We were thinking of using the REST API to check how many workers are connected but the API shuts down when the Execution service restarts which wont allow us to use it.
I'm aware that the 3rd party tool might not replicate a real human mouse click 100% and not every occasion does the KeyNotFoundException happen, but only when it does happen do we want to know where the issue might be originating from.
Currently our SMC console sessions are set to 30 minutes, we do however have the logging output set, not sure if this causes memory or CPU spikes.
Our setup currently are as follows: 1 BPA Server with management and execution service, 3 worker Agents each different servers. we run between 600-700 tasks ranging from every few minutes to 1 every 3 month as schedules. Most of our triggers are schedule based.
As we are not able to upgrade to V11, which i believe has solved the CPU issue. In v10, we have experienced issues where the management service slowly consumes RAM until it peaks at 99% or the execution service slowly consumes CPU until the server becomes unresponsive at which point a restart is required. Our concern is that the server stops processing in the early hours of the morning causing BPA not to trigger any workflows until the services are restarted. It roughly takes about 4-5 days where the CPU peaks and the server needs to restart.
I believe there has been previous complaints about high CPU usage in the past. we have experience v11 issues that prevent us from upgrading currently so we trying to solve the CPU issue by performing an automated maintenance on the BPA server.
I have requested that the global triggering be a feature where we are able to change the state of the global triggering via the REST API as this would enable us to fully automate the BPA service restart. currently the only way is to manually click the trigger button via the SMC Console.
Currently what we have is a the BPA server and 3 different servers for 3 agents, and because v10 is prone to high CPU where the server will stop responding once the cpu peaks too high, we've built a process that will log in, stop triggering, drain all running tasks, stop and restart the Exec and Management services, log back in and enable triggering. The problem we've picked up is that as soon as it logs in it is not able to enable triggering at which point the exception occurs in the event viewer. A "human" mouse click has to enable the triggering. this error is only recently appearing. There isnt any noticeable errors on the agents as we normally expect errors when the agent disconnects from the server when the restart happens and reconnects again.But more concerned about why the exception is appearing when an automated process is enabling triggering but not when a human is interacting with the server manually.

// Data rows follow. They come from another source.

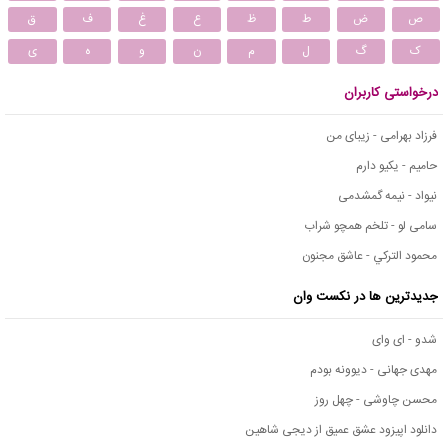
ص
ض
ط
ظ
ع
غ
ف
ق
ک
گ
ل
م
ن
و
ه
ی
درخواستی کاربران
فرزاد بهرامی - زیبای من
حامیم - یکیو دارم
نیواد - نیمه گمشدمی
سامی لو - تلخم همچو شراب
محمود التركي - عاشق مجنون
جدیدترین ها در نکست وان
شدو - ای وای
مهدی جهانی - دیوونه بودم
محسن چاوشی - چهل روز
دانلود اپیزود عشق عمیق از دیجی شاهین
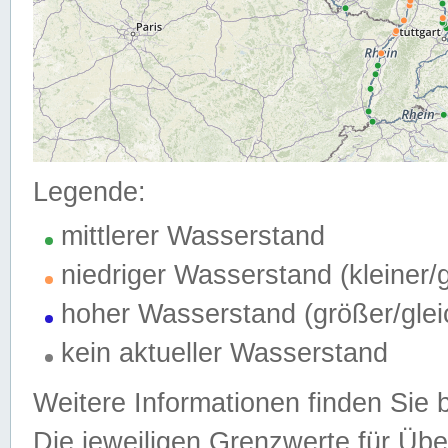
Legende:
mittlerer Wasserstand
niedriger Wasserstand (kleiner
hoher Wasserstand (größer/gle
kein aktueller Wasserstand
Weitere Informationen finden Sie 
Die jeweiligen Grenzwerte für Üb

The forum says that you've replied however i cannot see your response. I've also noticed another user mentioned the last reply on the thread does not show, not sure if this is the case as well.

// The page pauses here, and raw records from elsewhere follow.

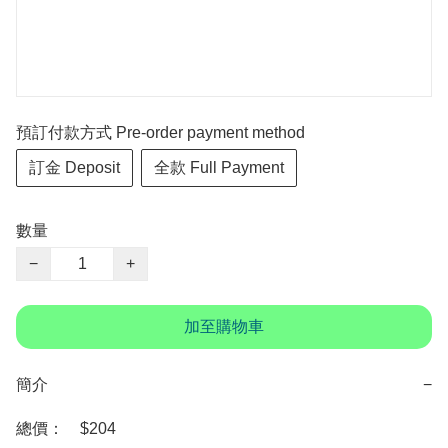
預訂付款方式 Pre-order payment method
訂金 Deposit
全款 Full Payment
數量
−
+
加至購物車
簡介
−
總價：　$204
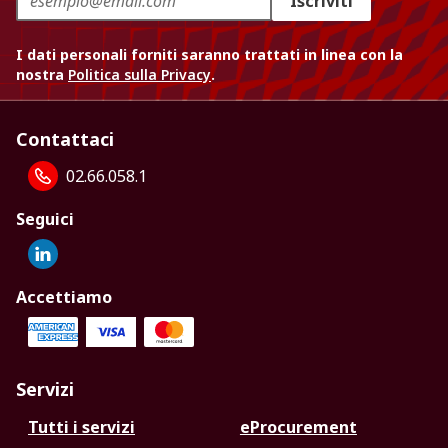
Iscriviti
I dati personali forniti saranno trattati in linea con la
nostra
Politica sulla Privacy
.
Contattaci
02.66.058.1
Seguici
Accettiamo
Servizi
Tutti i servizi
eProcurement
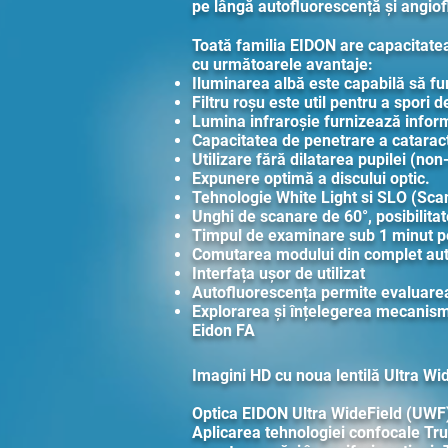
pe lângă autofluorescență și angiofl
Toată familia EIDON are capacitatea
cu următoarele avantaje:
Iluminarea albă este capabilă să furn
Filtru roșu este util pentru a spori d
Lumina infraroșie furnizează infor
Capacitatea de penetrare a cataract
Utilizare fără dilatarea pupilei (non
Expunere optimă a discului optic.
Tehnologie White Light si SLO (Sc
Unghi de scanare de 60°, posibilita
Timpul de examinare sub 1 minut pe
Comutarea modului din complet aut
Interfața ușor de utilizat
Autofluorescența permite evaluarea 
Explorarea și înțelegerea mecanisme
Eidon FA
Imagini HD cu noua lentilă Ultra Wi
Optica EIDON Ultra WideField (UWF) c
Aplicarea tehnologiei confocale True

Anyone knows what the KeyNotFoundException means in the EventViewer logs?
Anyone know what the KeyNotFoundException means in the even viewer logs
Basically when I log in to the SMC console, there is about 20 workflows/tasks currently executing, then I'll turn triggering off which should drain the currently running jobs, but instead new workflows/tasks start up and the API confirms that triggering is still on even though the toggle on the SMC says its been turned off.
Like before this only happens on the odd occasion.
Hi Alex ,
Yes this is via the SMC UI. It appears to be random on occasions whereby we would have to turn triggering back on and back off to effectively stop tasks from triggering.
I've noticed on certain occasions that when I turn off global triggering on the SMC the tasks still start executing, and the api confirms that global triggering is still enabled. I'd have to turn global triggering back on and off again to verify that it is indeed off.
Has anyone noticed that as well. I'm currently using V10.0.7 (I cannot use V11 as there are too many bugs to upgrade).